Lo dejamos marchar con nostalgia, felicitándonos por dentro de nuestro altruismo y buenas intenciones. Aunque por dentro lloremos el fracaso de no estar pulsando el botón.
¿Subes? Yo bajo…oh, quebranto, otra oportunidad perdida…seguimos esperando y pulsando el botón con más fuerza a ver si viene antes. O si por mirar los números, mágicamente se salta seis pisos, tres pisos, lo que sea necesario.
Una vez, de pequeña, me quedé encerrada en uno. Para mayor INRI, sin luz. He de decir que mi llanto y aprensión crecieron, y me propuse cuando salí no volver a montar uno en toda mi vida (tenía entonces siete años) pero supongo que es como cuando tienes veinte y tras tu primera ruptura te propones no volver a enamorarte jamás. Sucede. Y pum, la ola centrífuga del tiempo te arrastra a ese remolino placentero y doloroso de seguir subiendo y bajando pisos sabiendo, cual hámster en su rueda circular, que no llegarás a parte alguna.
Otro tema son las conversaciones en dicho espacio. Normalmente, las personas poseemos un espacio físico propio, una distancia social que solo permitimos invadan los seres de nuestra confianza…nuestra pareja, nuestro perro…el resto del espacio corresponde a foráneos, desconocidos, etc. Cuando invaden nuestro espacio más íntimo, nos sentimos incómodos. Esto ocurre en un ascensor. Nos vemos obligados a compartir espacio de seguridad con gente desconocida o ajena. Aunque se trate de amables vecinos, estamos a la distancia de un beso con alguien de noventa años , o a la distancia de una confidencia con una bolsa de basura, así que solemos, impepinablemente, hablar del tiempo.
-Que esta semana dan frío, verdad¿?
-Con el buen tiempo que llevábamos, qué rabia, parece que sí…
Lo repetimos en diversas variantes, porque esta conversación y el mirarnos los zapatos nos protege de la intimidad con la susodicha bolsa o con el invasor de nuestro espacio de seguridad.
La otra persona siente lo mismo, y ambos mantenemos el papel de repasar la estimación meteorológica hasta alcanzar nuestro nuevo destino.

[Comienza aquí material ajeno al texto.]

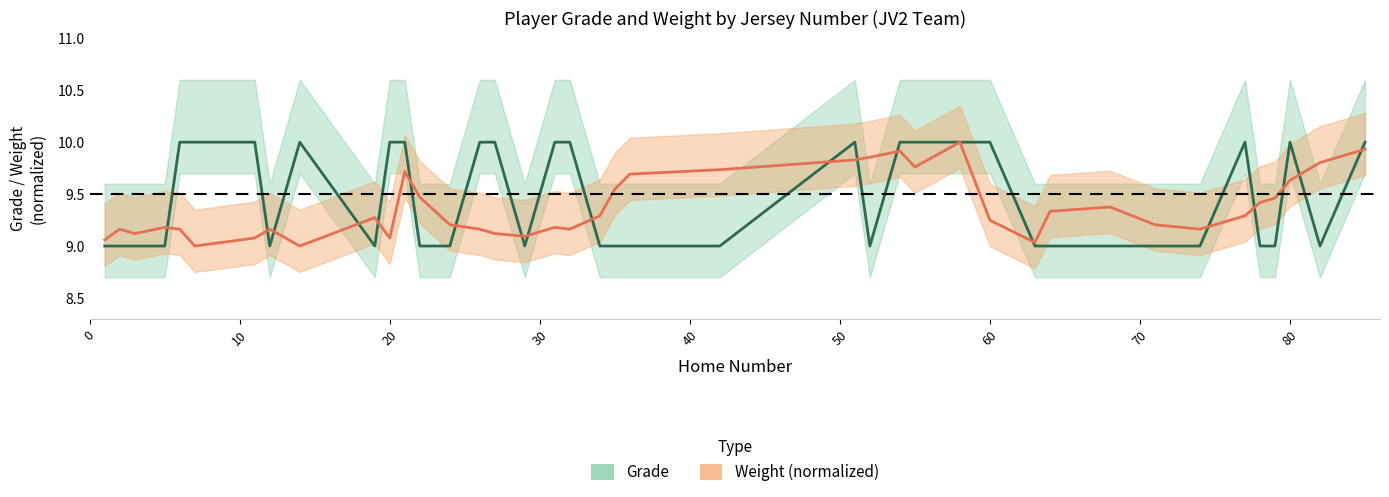

What is the minimum value shown in the chart?

9.0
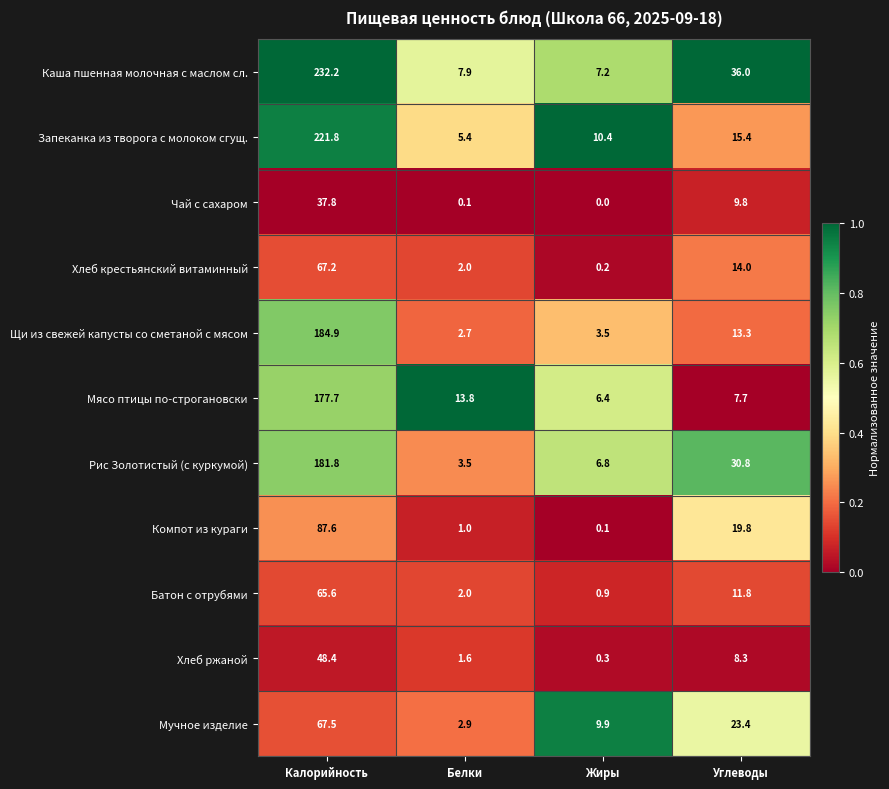

What is the sum of all Рис Золотистый (с куркумой) values?

222.9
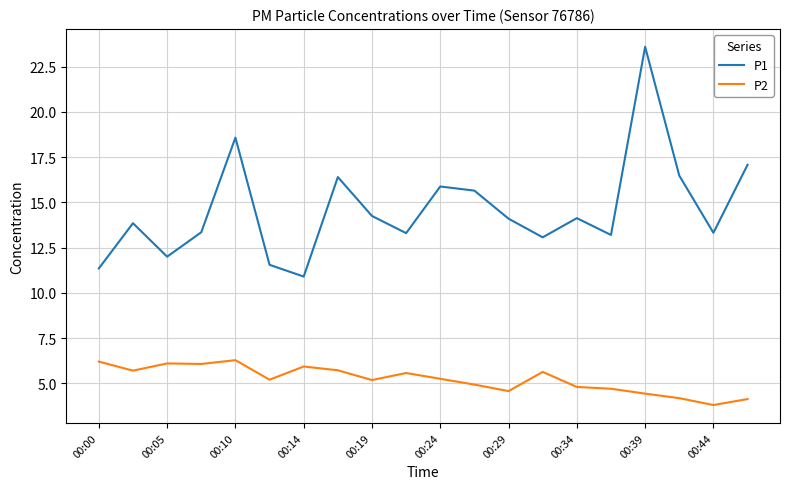

At how many categories does at least one series exceed 19?

1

Nos sentimos muy orgullosos de haber aprendido algo más sobre la tormenta o la ola de calor, en un espacio cerrado y aséptico que inspira de todo menos Naturaleza. Nos sentimos muy orgullosos de haber encontrado algo de qué hablar, en vez de nuestra espinilla de la barbilla o el mal estado de la situación mundial, de la polis o los partidos de fútbol. Tema neutro, el tiempo, en un ascensor no hay tiempo ni espacio para posibles reyertas. Si siempre actuáramos así, menos discusiones habría en el mundo, aunque a fe que sería más aburrido.
Mi última observación, y llámenme purista semántica, es por qué totalitariamente se denomina “ascensor” a un aparato que tanto asciende como desciende. En términos exactos, si el ascensor fuese solo tal no podría emplearse nunca para bajar.
Usaríamos las escaleras o nos tiraríamos de nuestro piso alegremente con un paracaídas, o bajaríamos rodando como un bicho bola…no, señores, debieran llamarlo “ascendescensor”. Eso definiría propiamente sus regias funciones, por entero.
Como he dicho al principio del artículo, me gusta montar en ascensor. Durante años lo he hecho, supongo que como ustedes, y todas esas veces me ha servido para hacer un pequeño estudio de la Naturaleza humana, y concluir que “todo lo que sube, baja”, y que “qué tiempo hace hoy” es la pregunta más profunda, ilustrativa y filosófica que nos hacemos cuando penetramos en un espacio cerrado, tal vez evocando la Caverna de Platón y las luces del exterior. Por tanto, una vez nos hemos deshecho del hechizo de percibir sombras, una vez fuera del ascensor, empezamos a ver la luz de veras y la Tierra se manifiesta en toda su magnificencia: guerras, paisajes, altercados, pandemia, deseo, quiebras, retrasos de la burocracia…pasiones, desilusión, miedo….
Y es entonces cuando decidimos, por propia iniciativa y deseando más respuestas, meternos en el siguiente ascensor. Buscando más respuestas. O tratando de encontrar más preguntas.